Bâtonnets de poisson : tous les points critiques en deux tests

La quantité de poisson augmente, mais reste faible. La présence de glycidol, une substance potentiellement toxique, est à noter. Parmi les produits les plus problématiques figure une gamme Findus.

bâtonnet de poisson

Tout le monde adore les bâtonnets de poisson. Les adultes les apprécient car ils simplifient la préparation des repas et sont rapides et faciles à préparer une fois achetés. Les enfants les adorent car ils leur font découvrir un aliment – ​​le poisson – qui n'est pas toujours apprécié. Cependant, il existe plusieurs inconvénients et points à prendre en compte lors de l'achat de bâtonnets de poisson.

Comment sont-ils fabriqués ?

La préparation industrielle commence avec des blocs de poisson congelé : gros, de mauvaise qualité, voire de simples restes. Le poisson est ensuite découpé en rectangles (généralement 48 centimètres), en forme de bâtonnets, qui sont enrobés d’une pâte à base d’herbes, d’épices et de farine. Après une pré-friture d’environ 28 secondes, le produit final est prêt à être conditionné et congelé.

Des risques

Mais tout au long du processus qui mène de l'emballage du produit au marché, des points critiques se posent.
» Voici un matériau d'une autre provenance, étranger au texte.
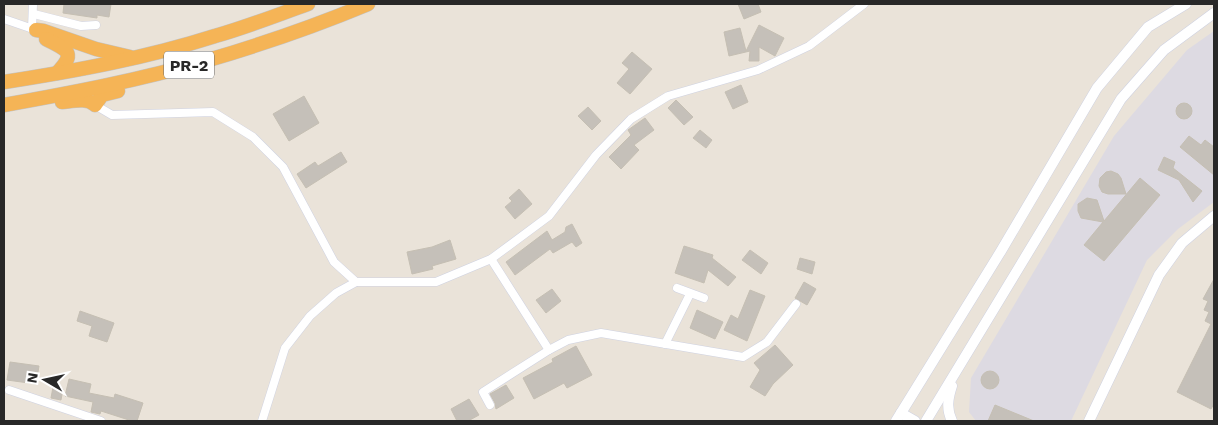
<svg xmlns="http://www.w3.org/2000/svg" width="1218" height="425" viewBox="0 0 1218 425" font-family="'Work Sans',sans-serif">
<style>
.industrial{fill:#dddae2}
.building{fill:#c5c0b9;stroke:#c5bfb3}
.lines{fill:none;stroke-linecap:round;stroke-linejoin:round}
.minor-casing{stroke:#cfd2e1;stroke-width:9}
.tertiary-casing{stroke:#cfd2e1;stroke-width:11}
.trunk-casing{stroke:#c3c3c3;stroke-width:15}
.minor{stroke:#fff;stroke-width:8}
.tertiary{stroke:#fff;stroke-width:10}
.trunk{stroke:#f5b456;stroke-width:14}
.labels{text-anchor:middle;stroke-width:4;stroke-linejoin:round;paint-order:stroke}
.shield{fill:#fff;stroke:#686868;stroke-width:1}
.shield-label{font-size:16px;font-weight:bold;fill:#282828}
</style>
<rect width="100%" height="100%" fill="#eae3d9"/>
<polygon class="industrial" points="1214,31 1214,202 1178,229 1147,260 1071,421 976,421 969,412 971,378 1114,136 1187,50"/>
<g class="building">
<polygon points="64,4 111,4 109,17 97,15 97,18 63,13"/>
<polygon points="738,4 758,4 761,12 744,19"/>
<polygon points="759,25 784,38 775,56 759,47 759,61 749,61 750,51 729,56 724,32 740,28 746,51"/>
<polygon points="632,52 652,69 630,94 617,83 629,69 622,63"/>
<polygon points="741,85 748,102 733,109 725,92"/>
<polygon points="304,96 319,123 289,141 273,114"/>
<polygon points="676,100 693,117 684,125 668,108"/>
<circle cx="1184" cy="111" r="8"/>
<polygon points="588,107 601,121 592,130 578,116"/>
<polygon points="645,118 654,130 634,145 639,150 621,169 609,157 631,135 628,130"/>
<polygon points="700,130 712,140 706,148 693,138"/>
<polygon points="1189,136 1201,145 1205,140 1214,147 1214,175 1180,147"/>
<polygon points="341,152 347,162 306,188 297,174 315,162 318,166"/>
<polygon points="1164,157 1175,162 1173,168 1202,191 1193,202 1179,180 1158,170"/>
<polygon points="1111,171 1118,174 1121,178 1126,194 1108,194 1102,192 1099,186 1100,178 1106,172"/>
<polygon points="1140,178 1160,195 1104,261 1084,245 1103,222 1081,218 1078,211 1078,204 1087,198 1097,200 1104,221"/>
<polygon points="519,189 532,204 515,219 505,207 512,201 509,198"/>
<polygon points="572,224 582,243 576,247 572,242 553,253 550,249 515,275 506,262 547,231 552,240 565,232 566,227"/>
<polygon points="450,240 456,259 432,266 433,269 412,274 407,252 432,247"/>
<polygon points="684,246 713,255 712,258 736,277 728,286 708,270 704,283 675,273"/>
<polygon points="750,250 768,263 761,274 742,260"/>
<polygon points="800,258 815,262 812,274 797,269"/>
<polygon points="1214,279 1214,404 1211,409 1177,392 1211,324 1205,321 1209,312 1204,310 1208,301 1203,299"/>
<polygon points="804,282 816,289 807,305 795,298"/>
<polygon points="552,289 561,301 546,313 536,300"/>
<polygon points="750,290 765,296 747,341 724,330 731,315 738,319"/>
<polygon points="697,310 723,322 715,339 690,328"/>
<polygon points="80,311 114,323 107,342 89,336 92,326 77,321"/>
<polygon points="775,345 793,365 773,384 765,396 750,387 760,370 754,363"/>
<polygon points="576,346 592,375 567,388 564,383 534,399 523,378 553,362 552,359"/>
<polygon points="10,362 39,366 36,384 7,380"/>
<circle cx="990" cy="380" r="9"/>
<polygon points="69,379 91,384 89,393 114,398 115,394 143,403 137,421 132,421 101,411 100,414 91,412 93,402 65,396"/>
<polygon points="506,385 514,398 496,409 495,403 490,394"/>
<polygon points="53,387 63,389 61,400 51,398"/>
<polygon points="469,399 479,415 468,421 457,421 451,409"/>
<polygon points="995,405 1034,421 988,421"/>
</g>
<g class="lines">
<defs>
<g id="minor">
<polyline points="34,14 81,26 96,25"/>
<polyline points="4,19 36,30"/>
<polyline points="32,29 33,4"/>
<polyline points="95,105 112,115 213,112 253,137 283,167 334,262 356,282 436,282 491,259 549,216 596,155 631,119 668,96 758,70 809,46 864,4"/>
<polyline points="491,259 549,350"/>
<polyline points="677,288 704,298"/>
<polyline points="665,344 690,294"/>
<polyline points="9,390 101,421"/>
<polyline points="490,405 483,392 549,350 568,340 601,333 743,357 767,342 796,304"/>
<polyline points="262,421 285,348 310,316 336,293 356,282"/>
</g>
<g id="tertiary">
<polyline points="901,413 915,421"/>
<polyline points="896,421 1001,251 1097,88 1148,27 1186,4"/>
<polyline points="926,421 1121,99 1164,50 1214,13"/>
<path d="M952,421C946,409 948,398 952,386"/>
<polyline points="1089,421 1159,275 1182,243 1214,216"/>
</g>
<g id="trunk">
<polyline points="36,30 44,31 96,49 130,57"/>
<path d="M46,39C67,50 77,52 57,73"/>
<path d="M4,82C75,71 146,58 215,36C247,27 277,15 308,4"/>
<path d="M62,102C73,101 87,97 95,105L102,95L118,91"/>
<path d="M4,105C71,93 140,80 205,61C260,45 315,26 368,4"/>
</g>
</defs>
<use href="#minor" class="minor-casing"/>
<use href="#tertiary" class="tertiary-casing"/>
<use href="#trunk" class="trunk-casing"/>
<use href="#minor" class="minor"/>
<use href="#tertiary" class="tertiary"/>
<use href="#trunk" class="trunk"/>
</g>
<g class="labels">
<rect class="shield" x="164" y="51.5" width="50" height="27" rx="4"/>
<g class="shield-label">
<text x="189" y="71">PR-2</text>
</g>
</g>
<rect width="1218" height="425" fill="none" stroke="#282828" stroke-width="10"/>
<g transform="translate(45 380) rotate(279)" stroke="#ffffff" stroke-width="4" paint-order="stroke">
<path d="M0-4L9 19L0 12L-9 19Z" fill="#282828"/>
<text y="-8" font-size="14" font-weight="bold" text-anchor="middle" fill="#282828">N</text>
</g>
</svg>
Plus précisément :

  • Les bâtonnets de poisson industriels, à commencer par ceux de Findus, peuvent être considérés comme des aliments ultra-transformés. Avec toutes les conséquences que cela implique.
  • La matière première, le poisson, est certainement de mauvaise ou très mauvaise qualité.
  • Même l'huile utilisée pour la pré-friture est de mauvaise qualité.
  • Les bâtonnets de poisson produits industriellement contiennent des substances nocives, à commencer par les acides gras 3-MCPD, considérés comme potentiellement cancérigènes.
  • Même lorsque l'emballage affiche « pêche durable », le risque de tomber dans l'écueil du greenwashing est bien réel. La morue utilisée pour fabriquer les bâtonnets de poisson est capturée au chalut, traînée sur le fond marin, détruisant des espèces animales et végétales comme les coraux, les anémones et les éponges de mer – des formes de vie essentielles à la conservation de la biodiversité.

La recherche du test Oko

Le véritable coup de grâce porté aux bâtonnets de poisson est survenu suite à une enquête menée en août 2023 par le magazine allemand. Öko-Test Cette étude, qui a examiné 19 marques, a révélé la présence de quantités importantes de substances toxiques dans 11 cas. Parmi les substances identifiées figuraient :

  • Substances grasses
  • Métaux lourds
  • Composants de l'huile minérale
  • Chlorates
  • Composés perfluoroalkylés (PFAS)
  • Résidus d'os et de nématodes.

La recherche du bon à savoir

Une autre étude récente, menée par le magazine suisse Bon à Savoir parmi 15 grandes marques de bâtonnets de poisson, Les résultats sont mitigés. Points positifs : la teneur en poisson des produits a finalement augmenté, passant de 55 à 62 % en 2019 et de 65 à 68 % en 2024. Points négatifs : la quasi-totalité des produits analysés contenaient du glycidol, une substance chimique potentiellement cancérigène qui peut se former lors de la transformation des huiles végétales.
Parmi les produits ayant obtenu le score le plus bas au test, avec un échec retentissant, figurent les Findus crack sticks qui combinent deux problèmes critiques : une faible teneur en poisson (seulement 59 %) et une présence significative de glycidol.

Bâtonnets de poisson faits maison

Une bonne alternative aux bâtonnets de poisson industriels est représentée par les bâtonnets faits maison, par exemple avec celui-ci : ordonnance.

Photo de couverture tirée de Wikipédia.